Job flexibility no longer growing

 •  Firms cut back family coverage

By Stephanie Armour
USA Today

For the first time in years, companies are taking the ax to programs considered family friendly.

Telecommuting, flexible schedules, job sharing and other programs long championed as critical for making companies responsive to family needs are being scaled back after years of steady gains.

According to a 2003 survey by the Society for Human Resource Management:

  • The number of companies offering full-time telecommuting has dropped from 23 percent in 2002 to 17 percent;
  • Adoption assistance has declined from 21 percent last year to 16 percent;
  • Flextime programs, which give workers a flexible schedule, have declined from 64 percent to 55 percent.

Here's why:

• Labor market. With 9 million out of work, companies no longer need to offer varied benefits to attract and retain workers.

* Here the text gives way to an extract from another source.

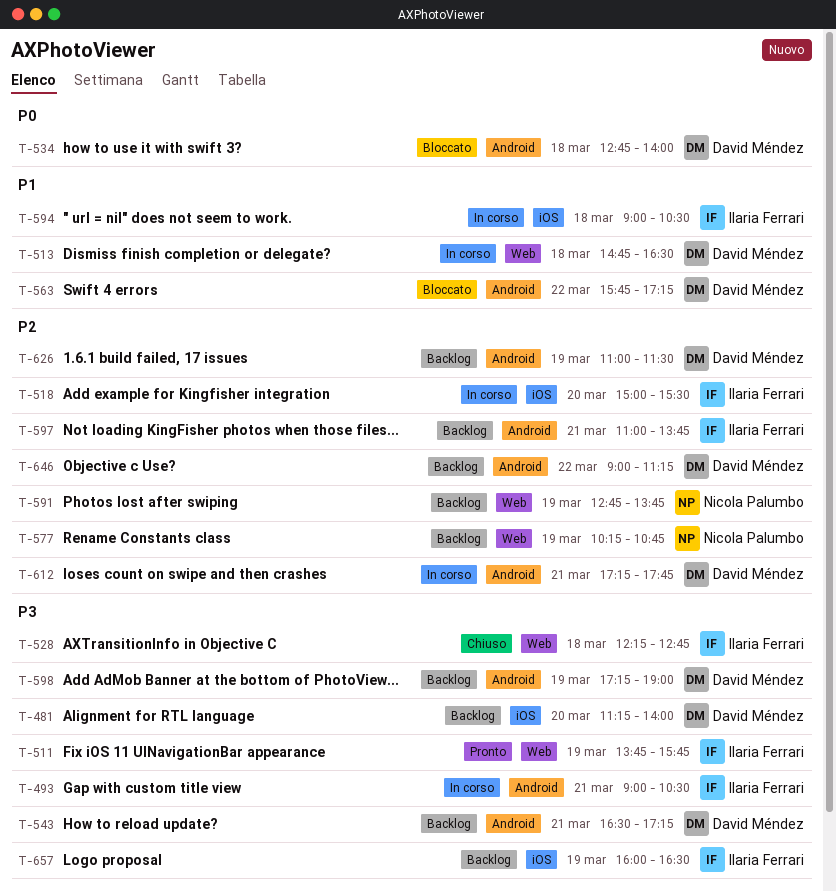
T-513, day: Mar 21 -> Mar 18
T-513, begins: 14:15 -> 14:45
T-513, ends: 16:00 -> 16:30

"Benefits went past what the market could bear and now they're coming back into line," says Jim Bird, president of WorkLifeBalance.com, an Atlanta-based provider of work-life balance training.

• Productivity needs. In some cases, employers who have adopted family-friendly programs have found not all jobs are suitable to such arrangements. More than a quarter of supervisors say telecommuting can compromise job performance, according to a 2001 survey by Office Team, a Menlo Park, Calif.-based staffing firm.

• Cost savings. Companies are looking for savings because of escalating health-care costs. While making workers share more health costs, some are dropping benefits and such programs as adoption assistance, scholarships and childcare referral services.

The cutbacks could backfire if productivity gains suffer and could lead to retention problems once the unemployment rate drops.

Eileen Petridis, 42, a mother of two and a media relations specialist in Cleveland, says telecommuting one day a week "is the main reason I'm still here."